Remember when “The View” hosts lambasted Donald Trump, just two months ago, for making comments about Carly Fiorina’s appearance in Rolling Stone magazine?
I do. They were right to stand up for Carly.
So what happened last Thursday, when “The View’s” hosts – Whoopi Goldberg, Joy Behar, Michelle Collins, Paula Faris and Raven-Symone – went even further than Trump, saying Carly’s smile "looked demented" during the last Republican presidential debate? Co-host Joy Behar stooped so low as to say she wished "it was a Halloween mask. I’d love that."
Their hypocrisy is astounding. The episode could have been a clip from “Mean Girls.” But instead of a high school cafeteria, the setting was a live, nationally televised panel discussion on ABC.

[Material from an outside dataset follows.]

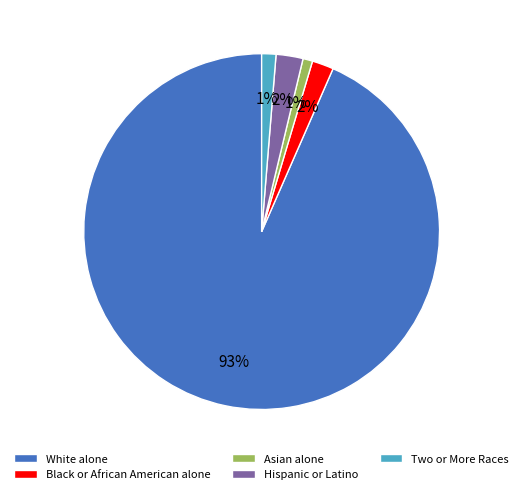

Between Hispanic or Latino and Asian alone, which is larger?

Hispanic or Latino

If women can't civilly disagree on issues and, instead, descend to schoolyard name-calling, if they can't show simple respect to other women, how can we expect men to do the same?
If women can’t civilly disagree on issues and, instead, descend to schoolyard name-calling, if they can’t show simple respect to other women, how can we expect men to do the same?

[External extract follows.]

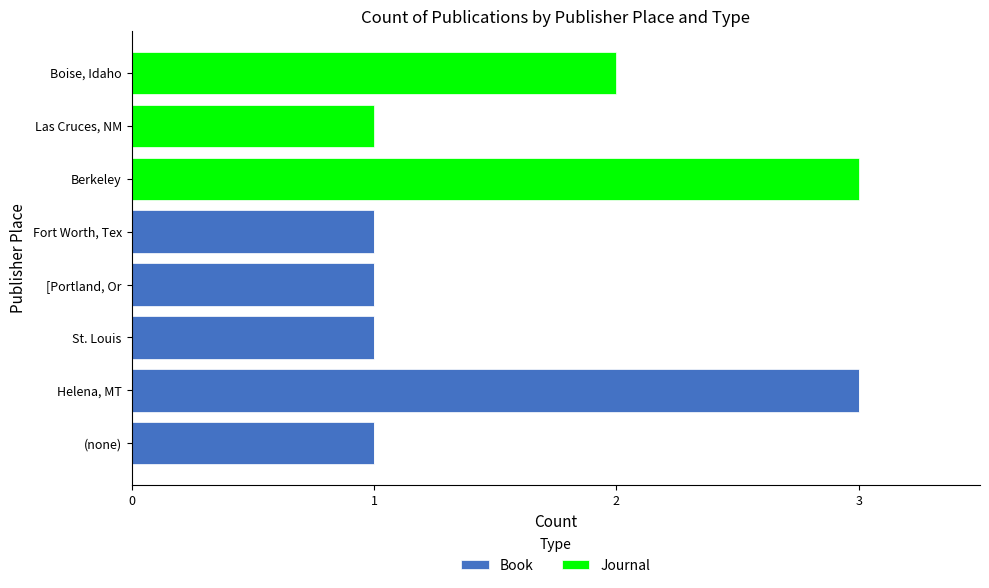

What is the sum of all Book values?

7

How does Carly Fiorina respond? She declares she’ll sits down with them anyway. This is why she has staying power as a presidential candidate. She has courage and class.
Carly is slated to appear on “The View” this Friday to face the five co-hosts in person. She called them out over the weekend on "Fox News Sunday" telling host Chris Wallace, “Conservative women from Sarah Palin to Michele Bachmann to Carly Fiorina are long used to this. It will not stop me. It will not scare me. Let’s see if the ladies of ‘The View,’ if I come back on again, have the guts to say that to my face.”
She doesn’t want an apology, she wants an honest discussion of issues on which women take a wide variety of positions. She wants a meaningful dialogue based on mutual respect.
You would think the women of “The View,” so forthright with their opinions, would be able to muster some respect for the first female CEO of a Fortune 20 company, a breast cancer survivor, a mother who’s lost her daughter to addiction, and a serious candidate for president who has impressively held her own in shoulder-to-shoulder debates with the GOP’s male candidates.
It would be far more productive if the women of “The View” would discuss Fiorina’s proposals for zero-based budgeting to downsize government, cutting regulations so more companies can hire more people, reducing the tax code to three pages, securing the border first before doing anything else on illegal immigration, or her four-point specific strategy for dealing with ISIS. Whether they agree or disagree with her, the end result would be informative.
This will only happen if the women of “The View” want to have an edifying discussion when Carly joins the show on Friday.
Can they handle a successful, poised, thoughtful conservative woman who differs with them on key issues? Or will we just see another spin-off of “Mean Girls”?
My hope is that “The View” audience will get the substantive discussion they deserve.